Gerry patted her shoulder, "Unnecessary."

"All the same."

With Gerry beside her, Wendy felt the anxiety draining away, and she was able to start looking around the church. Most of the seats were filled, and it comforted Wendy to see that Benny had so many people who would miss him. She even spotted Carrie sitting a few rows ahead of her, and she was glad that someone else from the library had managed to come. As she was watching, someone opened the back door, and Carrie turned her head at the noise. Tears were running unabated down her flushed cheeks.

The reverend stepped up to the podium and cleared his throat in preparation for speech. He stood straight, a solid presence of support and comfort in front of the crowd. The tension in the room decreased by the slightest amount, but it was enough, as though everyone present had started breathing again.

His low, even voice reverberated around the enclosed space. "I have known Benjamin since the day he was born. It saddens me more than I can say that I stand here today, but we are gathered here, not to feel sorrow, but to celebrate Benny's wonderful, if too short, life."

The service was short and dignified. As the family stood to precede the rest of the mourners out of the church, Wendy inclined her head to Jennifer and got a very small smile in return.

Gerry walked her outside, silently supporting her each step out the door. Ian was waiting outside by the car. Without a word, Gerry helped Wendy into the passenger seat of Ian's car and walked away.

She was quiet on the way back to her house. Thoughts of Benny, and even more painfully of her mother, crowded out any possibility of speech. Ian respected her silence and didn't try to press his company on her. There was something very comforting about having him by her side without feeling obligated to fill the time with small talk she didn't mean and couldn't possibly care about. He didn't leave immediately in the car, as she had thought he would. He followed her inside, and when she fell onto her couch, he brought over a knobby blue blanket to wrap around her feet. At the sight of the faded, uneven stitches of the blanket, Wendy's eyes filled with tears and overflowed. Her mother had made it for her.
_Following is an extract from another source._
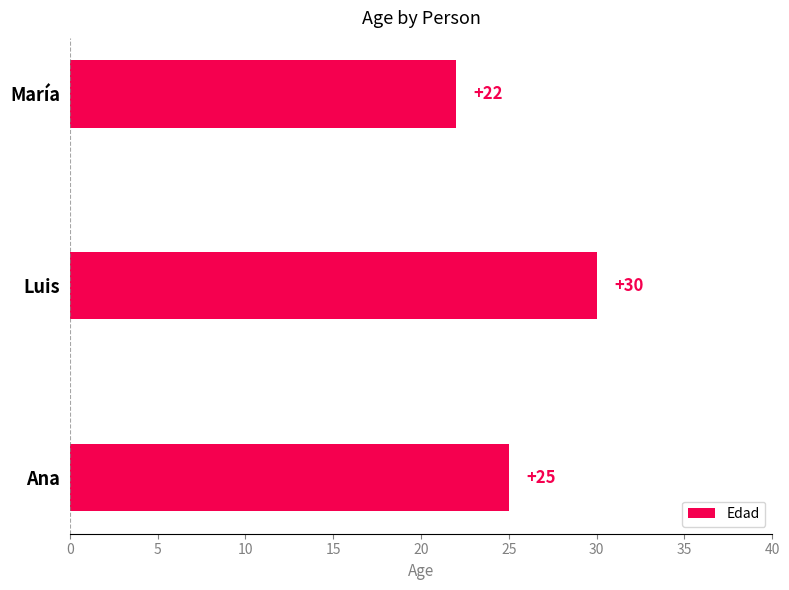

What is the change in value from Ana to Luis?

+5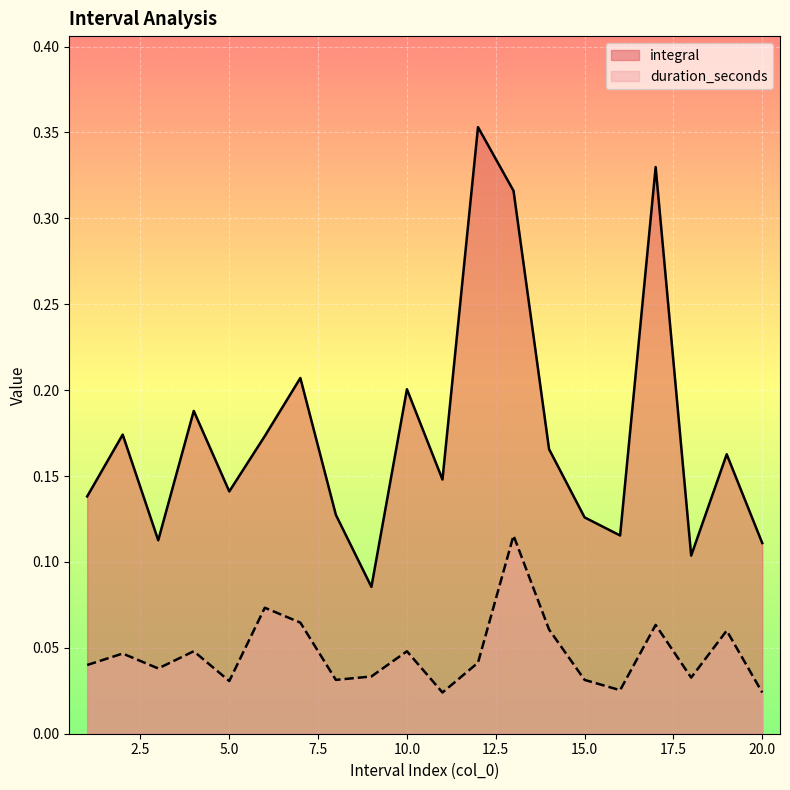

At how many categories does at least one series exceed 0?

20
Like Gerry had the day of her mother's funeral, Ian sat beside her while she cried. That he didn't press her or try to get her to stop meant more to her than he could possibly understand.

When she was ready, she broke the silence. “My mother made this for me.”

Ian whispered, “It's lovely.”

At that, Wendy laughed, which felt nice after all the crying. “It's ugly and lumpy,” she corrected, “but I love it.”

He nodded his understanding.

“She died when I was a teenager.” Wendy wasn't sure why she was telling him; she hardly ever talked about her mother at all. It was probably because of the funeral, but she suddenly felt the need to tell Ian everything. “She used to work with Gerry.”

“I know,” Ian said softly. He picked up one of her hands between both of his. “I've seen pictures of her at the office. You look like her.”

Wendy smiled at that. “She was much prettier than me. Gerry talked her into joining the family business. Lightower Investigations is what our family does. Until me.”

Ian probably knew all of this, but he didn't interrupt her.

“She and Gerry worked together for years, but I always knew she had wanted something else. She wanted to be a teacher. When she died,” her voice caught and she cleared her throat, “I could never forget that she had never gotten that. She never had the chance to be a teacher.”